A UNOIDL service description appears to be richer than a corresponding conceptual component client interface (which, after all, is little more than a set of UNO interface types with associated semantic constraints). But all of this additional richness can be reduced to syntactic sugar:

A UNOIDL service description implicitly adds com.sun.star.uno.XWeak, com.sun.star.lang.XTypeProvider, and com.sun.star.lang.XServiceInfo to the set of interface types, with respective constraints on their functionality (e.g., com.sun.star.lang.XTypeProvider.getTypes must return all the mandatory interface types covered by the service description).
A UNOIDL service description can contain property declarations. These map to functional constraints on an explicitly or implicitly exported interface type like com.sun.star.beans.XPropertySet. For example, if a UNOIDL service description contains the property declaration [property] long P, and exports the mandatory interface type com.sun.star.beans.XPropertySet, then there is the functional constraint that a call to XPropertySet.getPropertyValue("P") returns an ANY value of type LONG.
A UNOIDL service description can contain other service descriptions, marked as either mandatory or optional. This can be considered a textual inclusion mechanism (the contents of the contained service description is copied into the containing service description, marking all copied entities as optional in case the contained service description was marked as optional), together with possible functional constraints on the resulting component client interface (e.g., if an optional included service description exported two mandatory interface types, then com.sun.star.lang.XTypeProvider.getTypes at runtime must return either both of them or neither of them).

In UNO, the conceptual component managers are instances of com.sun.star.lang.ServiceManager. UNO does not distinguish between the conceptional component client interface names and component instantiation names—the names of UNOIDL service descriptions are used for both cases.

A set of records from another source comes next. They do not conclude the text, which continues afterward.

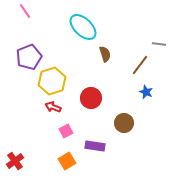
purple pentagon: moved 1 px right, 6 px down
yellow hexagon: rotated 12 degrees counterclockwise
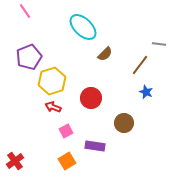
brown semicircle: rotated 63 degrees clockwise
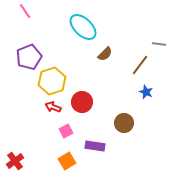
red circle: moved 9 px left, 4 px down
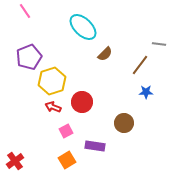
blue star: rotated 24 degrees counterclockwise
orange square: moved 1 px up
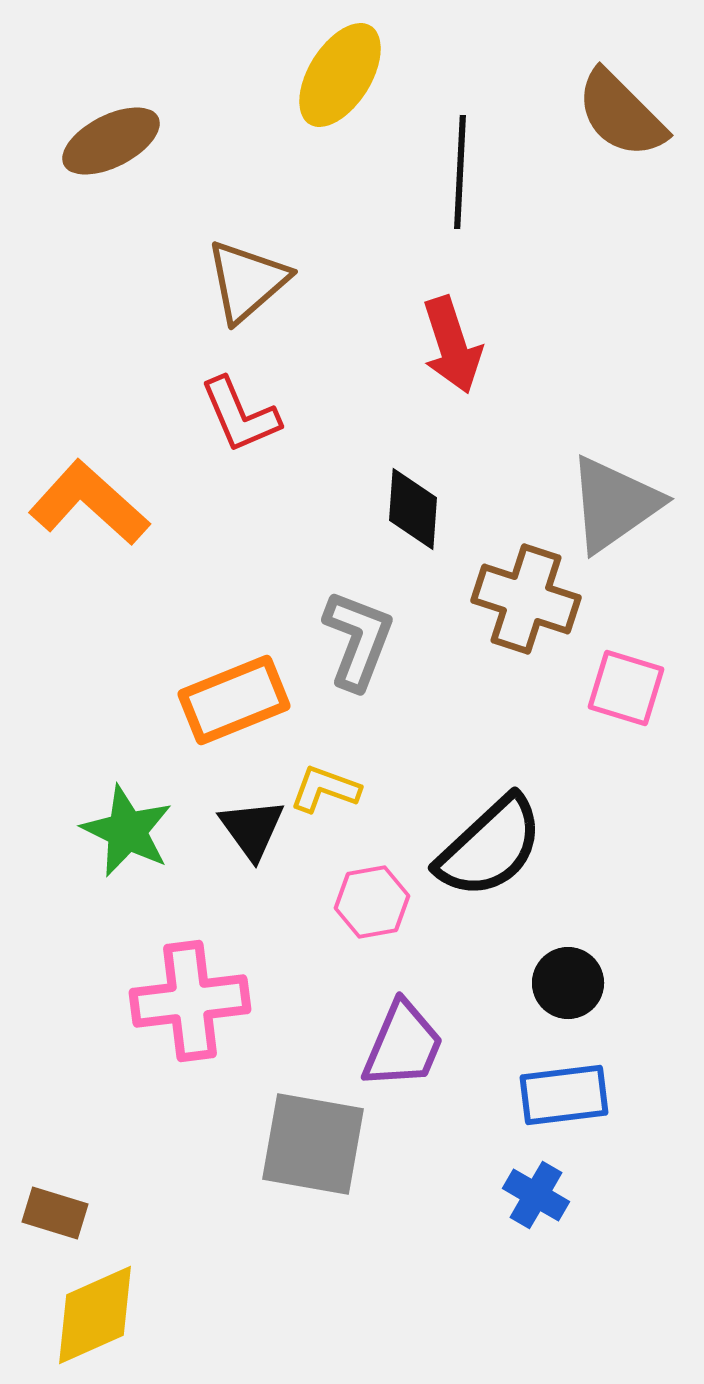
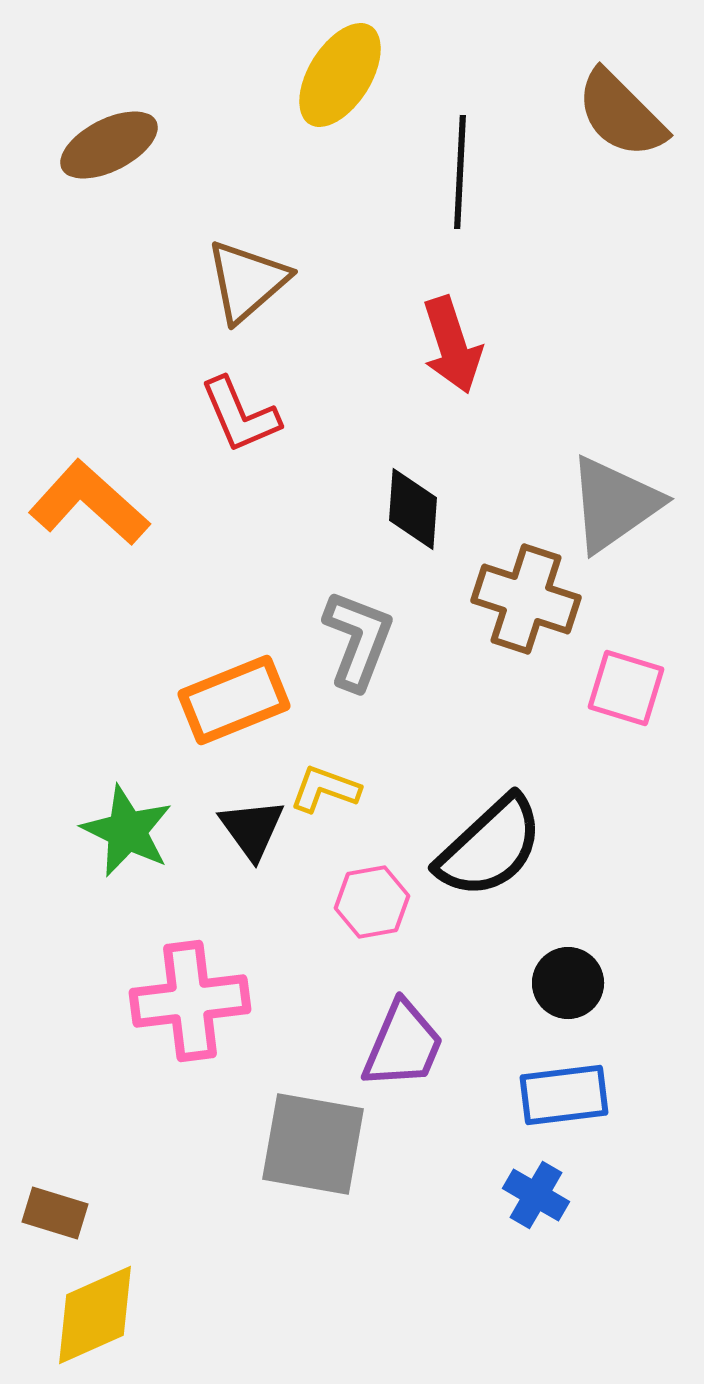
brown ellipse: moved 2 px left, 4 px down
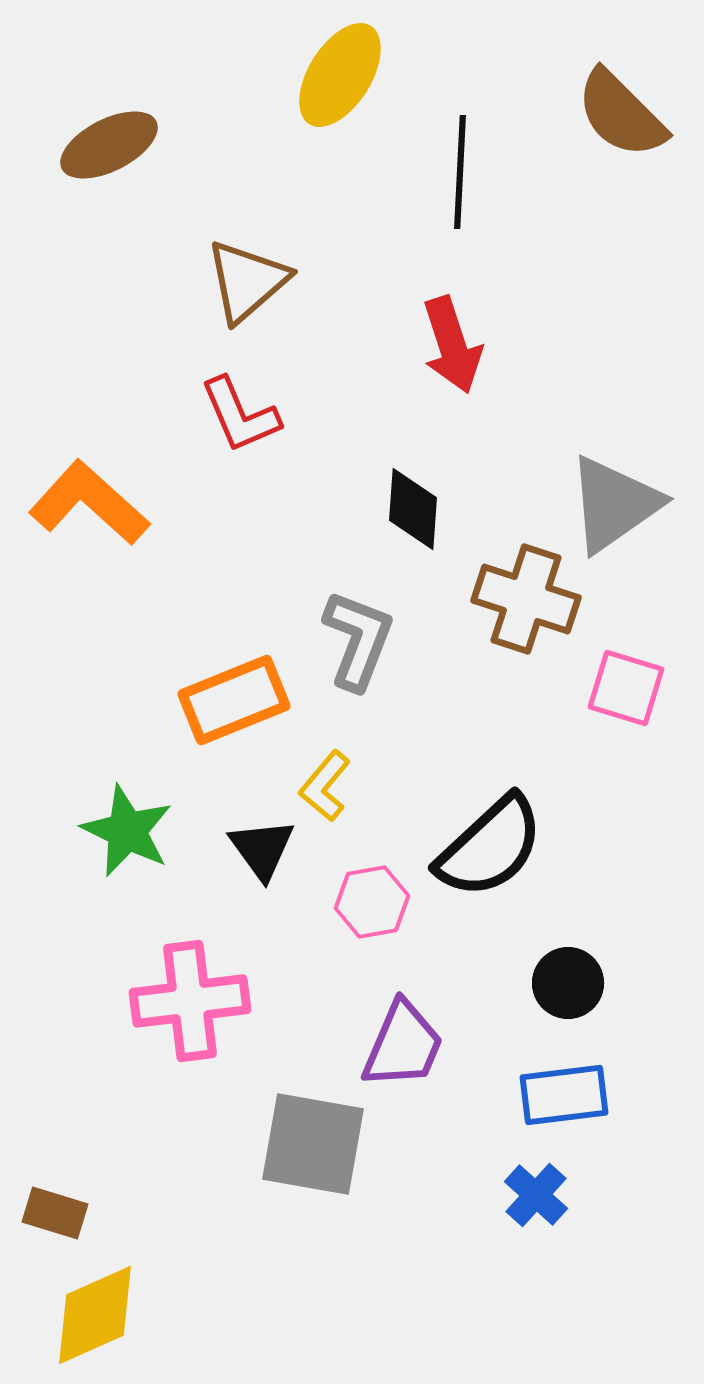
yellow L-shape: moved 3 px up; rotated 70 degrees counterclockwise
black triangle: moved 10 px right, 20 px down
blue cross: rotated 12 degrees clockwise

When a component instance is created at runtime, it is passed a com.sun.star.uno.XComponentContext, through which it has access to a com.sun.star.lang.ServiceManager. The guarantee that this ServiceManager fulfils the component's component dependencies is indirect and weak: since component instantiation names are (globally unique) names of UNOIDL service descriptions, which in turn are the same as component client interface names, it is guaranteed that if a ServiceManager returns any component instance at all for a given component instantiation name from the component dependencies, then that instance will adhere to the corresponding component client interface from the component dependencies. However, there is no guarantee that the ServiceManager does not return null instead. Also, there is no way to guarantee that a component's dynamic dependencies are satisfied.